Houve, nos últimos dez anos, uma queda da cobertura vacinal, o índice que mede a porcentagem da população devidamente protegida. É fenômeno que chegou também ao Brasil, infelizmente, e precisa ser revertido com urgência. Em 2022, depois de tanta grita, deu-se alguma melhora nos índices de alcance, após considerável recuo. Desde 1973, com a criação do Programa Nacional de Imunizações (PNI), o país ganhou respeito internacional ao atingir metas alvissareiras de vacinação, a ponto de ter conseguido erradicar a poliomielite, a rubéola congênita e o sarampo. Hoje, a título de exemplo, 76% da população tem no organismo defesas contra a pólio — em 2013, 100% estava vacinada (acompanhe a curva de outras vacinas no quadro). As picadinhas e as gotas — sabem as famílias de todas as classes sociais — fazem parte do cotidiano dos brasileiros, como a terça-feira gorda de Carnaval, a noite de São João e a família reunida no Natal. De geração em geração, a ida ao posto de saúde virou hábito atrelado ao choro infantil que é sinônimo de bem-estar. Não deveria, portanto, ser notícia.

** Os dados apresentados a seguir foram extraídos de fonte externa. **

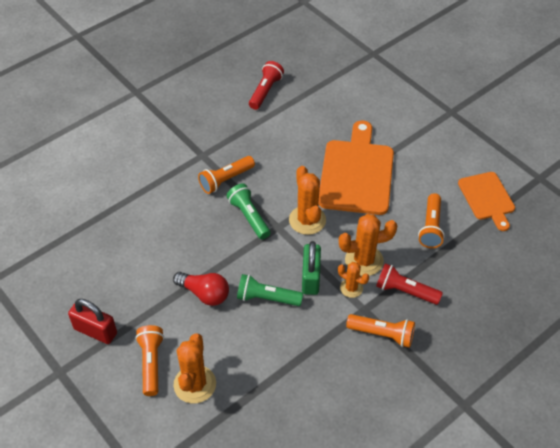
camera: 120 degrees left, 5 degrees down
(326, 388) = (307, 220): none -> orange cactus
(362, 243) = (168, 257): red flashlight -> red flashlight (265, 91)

Mas é, e cabe agora incentivar com vigor a retomada.
É um desafio, por exemplo, fazer com que os pais levem seus pré-adolescentes para receber as doses de vacina contra o HPV. Em 2019, 87% das meninas de 9 a 14 anos de idade receberam a primeira dose da vacina. No ano passado, caiu para 76%. Entre os meninos, o índice despencou de 61% para 52% nesse período. É preocupante, sobretudo porque a vacina é oferecida gratuitamente pelo Sistema Único de Saúde, o SUS. Na lida com a defasagem — o ideal é que a adesão seja de 95% — é relevante também o apoio da iniciativa privada. Na semana passada, a farmacêutica americana MSD pôs na rede particular, em clínicas, a Gardasil-9, opção turbinada do imunizante contra o HPV, que protege de nove subtipos do vírus. “O Brasil tem história, estrutura e confiança para aumentar a vacinação”, disse a VEJA Rob Davis, CEO global da companhia, que esteve no país para o lançamento e a inauguração do Museu da Vacina, dentro do Butantan, em São Paulo.
A existência de um museu, aliás, é outra evidência da relevância de entender como chegamos até aqui, em avanços extraordinários, apesar dos percalços. Houve tropeções recentes como as manifestações de anti-vaxxers que proliferaram na Europa, especialmente na Inglaterra e na França, e nos Estados Unidos na temporada de Donald Trump na Casa Branca. É crucial também relembrar um episódio como a Revolta da Vacina, em 1904, no Rio, em cinco dias de fúria contra a imunização obrigatória para combater a varíola e a entrada de profissionais de saúde nas casas para eliminar focos de Aedes aegypti.
O vaivém no tempo, entre o desdém feito de estultices e a celebração do conhecimento, ilumina uma certeza — a importância da vacina para a humanidade. A OMS estima que a imunização evite 3 milhões de mortes ao ano. “A vacinação está entre os grandes recursos para evitar mortes, ao lado do saneamento básico e da oferta de água potável”, diz Claudia Cavalcante França Valente, da Associação Brasileira de Alergia e Imunologia. É por isso que os pesquisadores não se abatem. É o caso de sempre lembrar de uma conhecida frase do sanitarista e epidemiologista Oswaldo Cruz, o cientista convocado pelo presidente Rodrigues Alves no início do século XX para dar conta das doenças na então Capital Federal: “O saber contra a ignorância, a saúde contra a doença, a vida contra a morte… Mil reflexos da batalha permanente em que todos estamos envolvidos”.